# Murex populus



## sleerash

Hi, folks,

I need some advice about this Latin expression: _murex populus_, which intended meaning is “the people of the murex” (a sea snail, see Murex - Wikipedia). It is correct?

Thanks in advance.

Best regards.


----------



## bearded

Can you please provide a context and indicate the source in which you found the expression?
Those words could have something to do with ornamental plants, cf. Environmental Adaptations and Stress Tolerance of Plants in the Era of Climate Change (pedalium murex, populus euphratica..).


----------



## Agró

La primera idea que me surge es que haga referencia a los fenicios y al caracol del que extraían la púrpura, pero la formación del sintagma no me convence. Lo lógico es que "murex" estuviera en genitivo "muricis": _Muricis Populus_ (El pueblo del múrice).
En fin, a ver si alguien puede aportar algo más.


----------



## sleerash

Bearded:
It is a made-up expression. By the way, Agró is in the righ path: the expression tries to describe the Phoenicians and the snail from which the Tyrian purple was extracted (Tyrian purple - Wikipedia).

Thanks.


----------



## bearded

Thank you, sleerash, I didn't know.


----------



## A User

sleerash said:


> the expression tries to describe the Phoenicians...


Phoenicians and *Punics*, obviously. Dido, the founder and first queen of Carthage (in the 9th century BC), was native of Tyre in Phoenicia.
The greek translation from 5th century BC of the term _Canaanites_, φοίνικες /Phoinikes, is connected with φοῖνιξ = purple-red. The dyes may have been named after their place of origin (Phoenicia/ Φοινίκη / Phoiníkē) or vice versa (Phoenicia = Land of Purple).


----------



## bearded

Any ideas as to why _murex populus _and not _muricis populus_?
As a justification for my initial misunderstanding, may I remind that _populus _can mean 'poplar' besides 'people' (in the vegetable meaning it's feminine).


----------



## A User

bearded said:


> Any ideas as to why _murex populus _and not _muricis populus_?


Indizio: i verbi appellativi, come vocor, appellor, dicor («sono chiamato, detto»), ...reggono il doppio nominativo.


----------



## bearded

A User said:


> il doppio nominativo


I know, but in any case it wouldn't be ''a people called 'purple''', methinks.
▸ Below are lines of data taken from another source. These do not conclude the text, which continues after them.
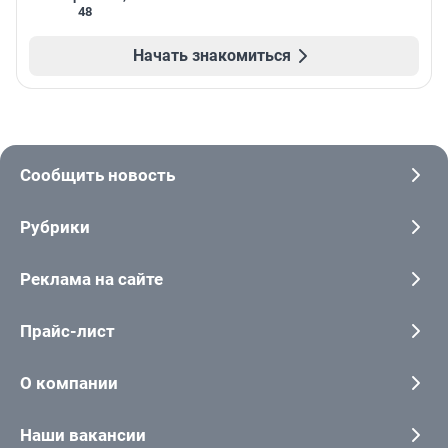
48
Начать знакомиться
Сообщить новость
Рубрики
Реклама на сайте
Прайс-лист
О компании
Наши вакансии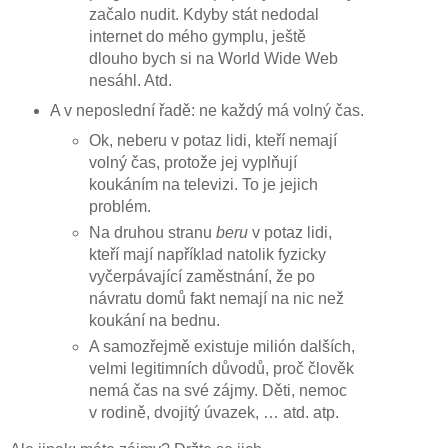
začalo nudit. Kdyby stát nedodal
internet do mého gymplu, ještě
dlouho bych si na World Wide Web
nesáhl. Atd.
A v neposlední řadě: ne každý má volný čas.
Ok, neberu v potaz lidi, kteří nemají
volný čas, protože jej vyplňují
koukáním na televizi. To je jejich
problém.
Na druhou stranu
beru
v potaz lidi,
kteří mají například natolik fyzicky
vyčerpávající zaměstnání, že po
návratu domů fakt nemají na nic než
koukání na bednu.
A samozřejmě existuje milión dalších,
velmi legitimních důvodů, proč člověk
nemá čas na své zájmy. Děti, nemoc
v rodině, dvojitý úvazek, … atd. atp.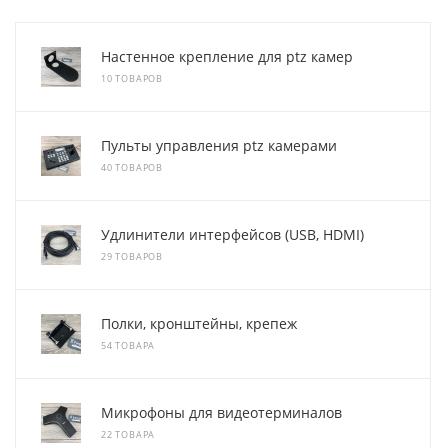
Настенное крепление для ptz камер
10 ТОВАРОВ
Пульты управления ptz камерами
40 ТОВАРОВ
Удлинители интерфейсов (USB, HDMI)
29 ТОВАРОВ
Полки, кронштейны, крепеж
54 ТОВАРА
Микрофоны для видеотерминалов
22 ТОВАРА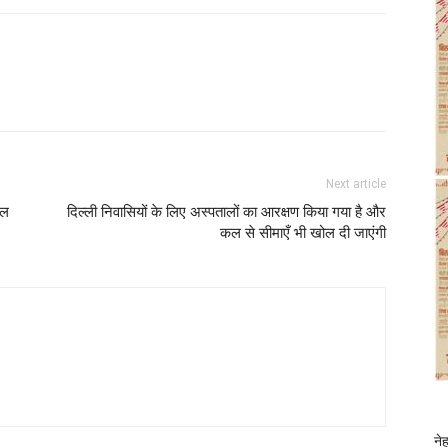
Next article
वल
दिल्ली निवासियों के लिए अस्पतालों का आरक्षण किया गया है और
कल से सीमाएँ भी खोल दी जाएंगी
ने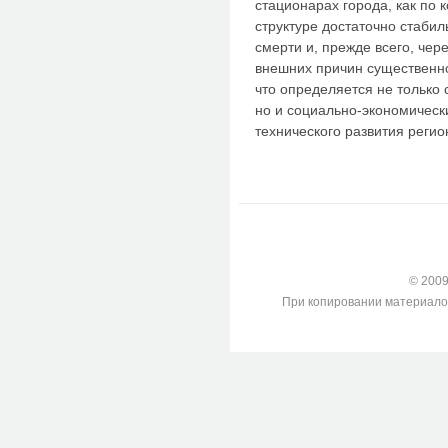
стационарах города, как по 
структуре достаточно стаби
смерти и, прежде всего, чер
внешних причин существенно
что определяется не только
но и социально-экономичес
технического развития регио
© 2009-
При копировании материалов с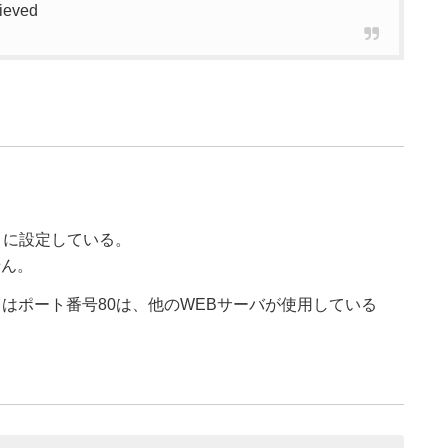
ieved
するように設定している。
せん。
くはポート番号80は、他のWEBサーバが使用している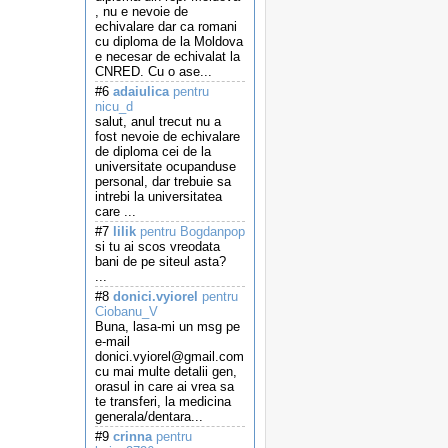
, nu e nevoie de
echivalare dar ca romani
cu diploma de la Moldova
e necesar de echivalat la
CNRED. Cu o ase...
#6
adaiulica
pentru
nicu_d
salut, anul trecut nu a
fost nevoie de echivalare
de diploma cei de la
universitate ocupanduse
personal, dar trebuie sa
intrebi la universitatea
care ...
#7
lilik
pentru Bogdanpop
si tu ai scos vreodata
bani de pe siteul asta?
...
#8
donici.vyiorel
pentru
Ciobanu_V
Buna, lasa-mi un msg pe
e-mail
donici.vyiorel@gmail.com
cu mai multe detalii gen,
orasul in care ai vrea sa
te transferi, la medicina
generala/dentara...
#9
crinna
pentru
I would rather imagine ''people of the purple'', as Agró wrote... Some context (if there is one) would be of help, showing how the Latin sentence is structured. I know that 'Phoinix/Phoenix' means purple, but the name of a people should at least be in the plural (Phoinikes): then it should be ''populus qui dicitur _murices _(Phoenices)''. I find that _populus murex _is odd.


----------



## A User

Congettura: Populus Ifrael, il popolo che prende il nome da Giacobbe. E stiamo sempre in zona.


----------